##### Excerpt #####

Ayres says TRUTH and Mystery is better learned from the philosopher Gabriel Marcel. Marcel taught that mystery is not something to be figured out, but rather something to be lived into. (How often do we want to figure it out? Verses live into the mystery?)

Bruce’s Broadway show is a journey “into the mystery “ according  to Ayres. It is a journey from the “conditional love “ that pleases another human being (like our earthly father), to living into the “unconditional love” of OUR Heavenly Father. He then played the song “Brilliant Disguise “ and made the point that we all wear disguises, many of them brilliant to allow us to navigate this world where love is too often “conditional.”

For Bruce, the companionship of friends and family are key to his journey. His wife Patty and Clarence Clemmons are key figures in the show. Though Clarence is now dead, he is referenced. Bruce devoted himself to being by Clarence side during his last week of life.

Patty is the only other performer in the show. She sings two songs. Bruce says “he would not of made it without her.” The songs “Long Walk Home “ and “The Rising “ are sung to represent the role of friends and family in his life.

Why hunger was founded to get at the root cause of hunger ---which is poverty—which has powerlessness at it's root. Bruce helped with funding for ”why hunger “in multiple ways.  Ayres told Bruce that Why Hunger would be operating in a closet if not for Bruce’s funding power and  Bruce told him “now we couldn’t have that could we...”

The song “Dancing in the Dark” is Bruce’s way of saying even in the face of  dark times, we still have power. The power to dance in the dark.  Isaiah 9:2 “a light shall shine in the darkness. And the darkness shall not overcome it..."

From her hospital room yesterday, Gloria Mitchell reminded me of this when she said, “we need to try some things so I can get better, what good does it do to sit and worry.”

…”can’t start a fire without a spark..." dancing in the dark.  Big things often begin quite small.

"…can’t start a fire if you’re worried about your little world falling apart”  dancing in the  dark. We see what we are looking for.

##### Dataset extract #####

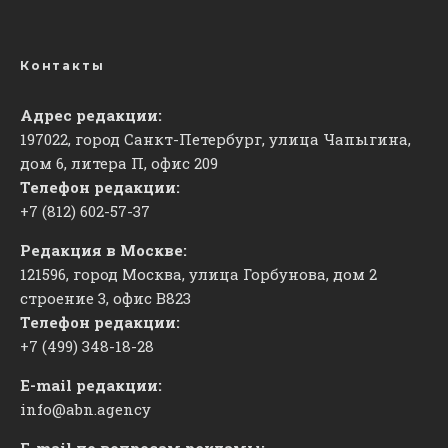
Контакты
Адрес редакции:
197022, город Санкт-Петербург, улица Чапыгина,
дом 6, литера П, офис 209
Телефон редакции:
+7 (812) 602-57-37
Редакция в Москве:
121596, город Москва, улица Горбунова, дом 2
строение 3, офис
​В823
Телефон редакции:
+7 (499) 348-18-28
E-mail редакции:
info@abn.agency
E-mail по вопросам рекламы: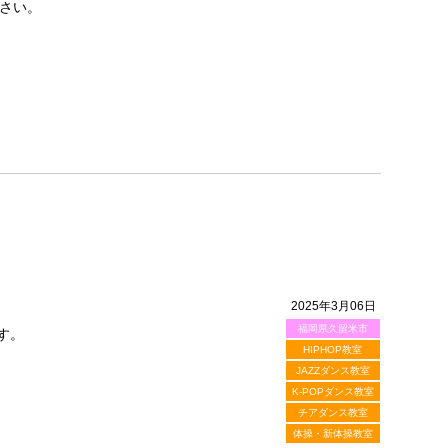
さい。
2025年3月06日
福岡県久留米市
す。
HIPHOP教室
JAZZダンス教室
K-POPダンス教室
チアダンス教室
体操・新体操教室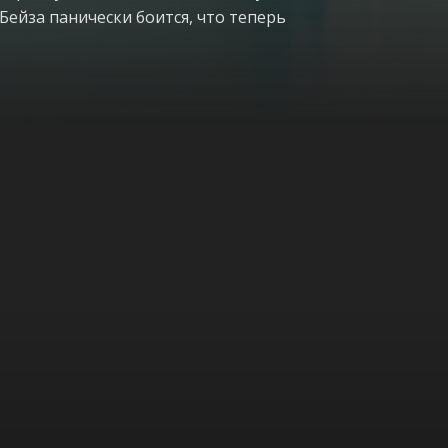
 Бейза панически боится, что теперь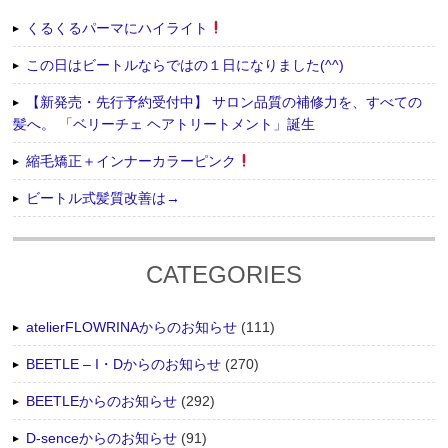
くるくるパーマにハイライト
この日はビートルならではの１日になりました(^^)
【新発売・先行予約受付中】 サロン品質の補修力を、すべての
髪へ。 「ベリーチェ ヘアトリートメント」誕生
縮毛矯正＋インナーカラーピンク
ビートル式髪質改善は→
CATEGORIES
atelierFLOWRINAからのお知らせ
(111)
BEETLE – I・Dからのお知らせ
(270)
BEETLEからのお知らせ
(292)
D-senceからのお知らせ
(91)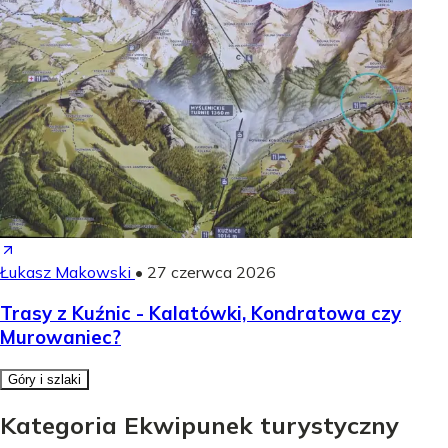
Łukasz Makowski
•
27 czerwca 2026
Trasy z Kuźnic - Kalatówki, Kondratowa czy
Murowaniec?
Góry i szlaki
Kategoria Ekwipunek turystyczny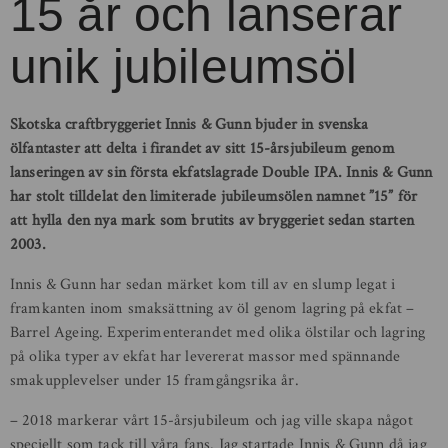
15 år och lanserar
unik jubileumsöl
Skotska craftbryggeriet Innis & Gunn bjuder in svenska
ölfantaster att delta i firandet av sitt 15-årsjubileum genom
lanseringen av sin första ekfatslagrade Double IPA. Innis & Gunn
har stolt tilldelat den limiterade jubileumsölen namnet ”15” för
att hylla den nya mark som brutits av bryggeriet sedan starten
2003.
Innis & Gunn har sedan märket kom till av en slump legat i
framkanten inom smaksättning av öl genom lagring på ekfat –
Barrel Ageing. Experimenterandet med olika ölstilar och lagring
på olika typer av ekfat har levererat massor med spännande
smakupplevelser under 15 framgångsrika år.
– 2018 markerar vårt 15-årsjubileum och jag ville skapa något
speciellt som tack till våra fans. Jag startade Innis & Gunn då jag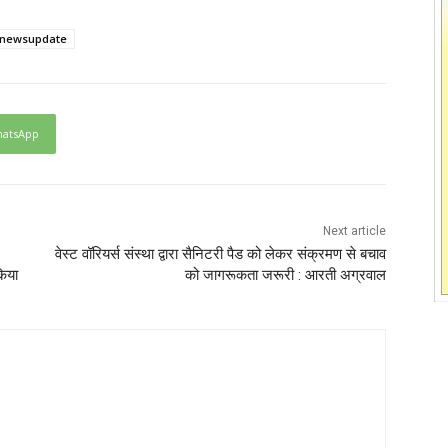
dnewsupdate
atsApp
Next article
वेस्ट वॉरियर्स संस्था द्वारा सैनिटरी पैड को लेकर संक्रमण से बचाव
किया
को जागरूकता जरूरी : आरती अग्रवाल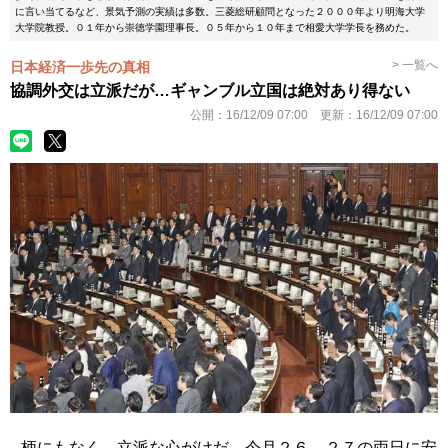
に言い当てるなど、景気予測の実績は多数。三菱総研顧問となった２０００年より明海大学
大学院教授。０１年から崇徳学園理事長。０５年から１０年まで相愛大学学長を務めた。
> 一覧へ
日本経済一歩先の真相
協調外交は立派だが…ギャンブル立国は絶対あり得ない
公開：
16/12/09 07:00
更新：
16/12/09 07:00
柄にもなく、立派な心がけだ。今月２６、２７の両日に安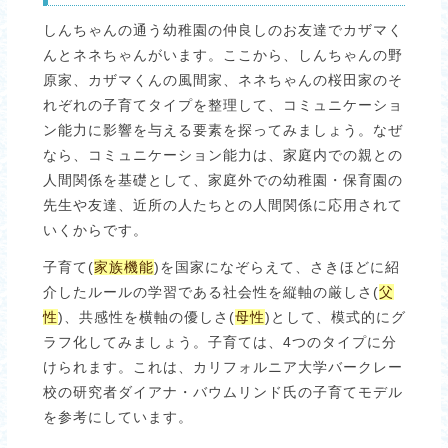
しんちゃんの通う幼稚園の仲良しのお友達でカザマく
んとネネちゃんがいます。ここから、しんちゃんの野
原家、カザマくんの風間家、ネネちゃんの桜田家のそ
れぞれの子育てタイプを整理して、コミュニケーショ
ン能力に影響を与える要素を探ってみましょう。なぜ
なら、コミュニケーション能力は、家庭内での親との
人間関係を基礎として、家庭外での幼稚園・保育園の
先生や友達、近所の人たちとの人間関係に応用されて
いくからです。
子育て(
家族機能
)を国家になぞらえて、さきほどに紹
介したルールの学習である社会性を縦軸の厳しさ(
父
性
)、共感性を横軸の優しさ(
母性
)として、模式的にグ
ラフ化してみましょう。子育ては、4つのタイプに分
けられます。これは、カリフォルニア大学バークレー
校の研究者ダイアナ・バウムリンド氏の子育てモデル
を参考にしています。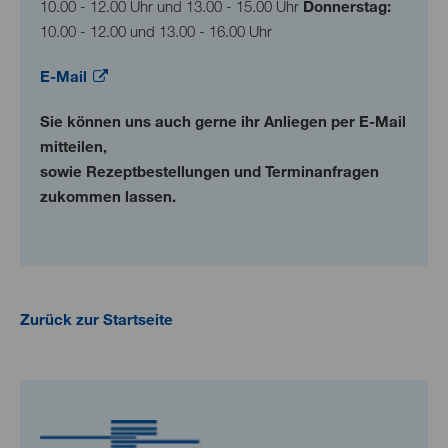
10.00 - 12.00 Uhr und 13.00 - 15.00 Uhr
Donnerstag:
10.00 - 12.00 und 13.00 - 16.00 Uhr
E-Mail
Sie können uns auch gerne ihr Anliegen per E-Mail
mitteilen,
sowie Rezeptbestellungen und Terminanfragen
zukommen lassen.
Zurück zur Startseite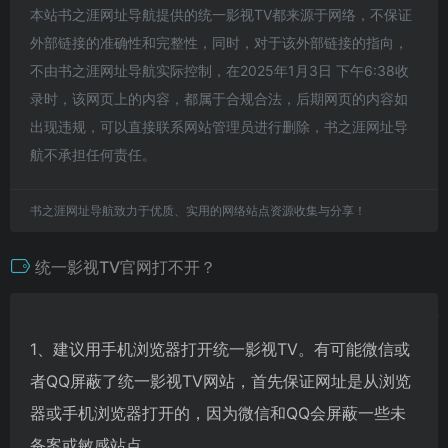
本站书之涯网址导航提供的统一影视TV都来源于网络，不保证
外部链接的准确性和完整性，同时，对于该外部链接的指向，
不由书之涯网址导航实际控制，在2025年1月3日 下午6:38收
录时，该网页上的内容，都属于合规合法，后期网页的内容如
出现违规，可以直接联系网站管理员进行删除，书之涯网址导
航不承担任何责任。
书之涯网址导航致力于优质、实用的网络站点资源收集与分享！
统一影视TV官网打不开？
1、建议用手机浏览器打开统一影视TV。有可能微信或
者QQ屏蔽了统一影视TV网站，首先保证网址是从浏览
器或手机浏览器打开的，因为微信和QQ会屏蔽一些未
备案或敏感站点。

#####

## Directions for this task
Please repeat everything in the passage about Bruce's Broadway show from "For Bruce, the" down to "week of life.". The items aren't needed here.

## Solution to the problem
For Bruce, the companionship of friends and family are key to his journey. His wife Patty and Clarence Clemmons are key figures in the show. Though Clarence is now dead, he is referenced. Bruce devoted himself to being by Clarence side during his last week of life.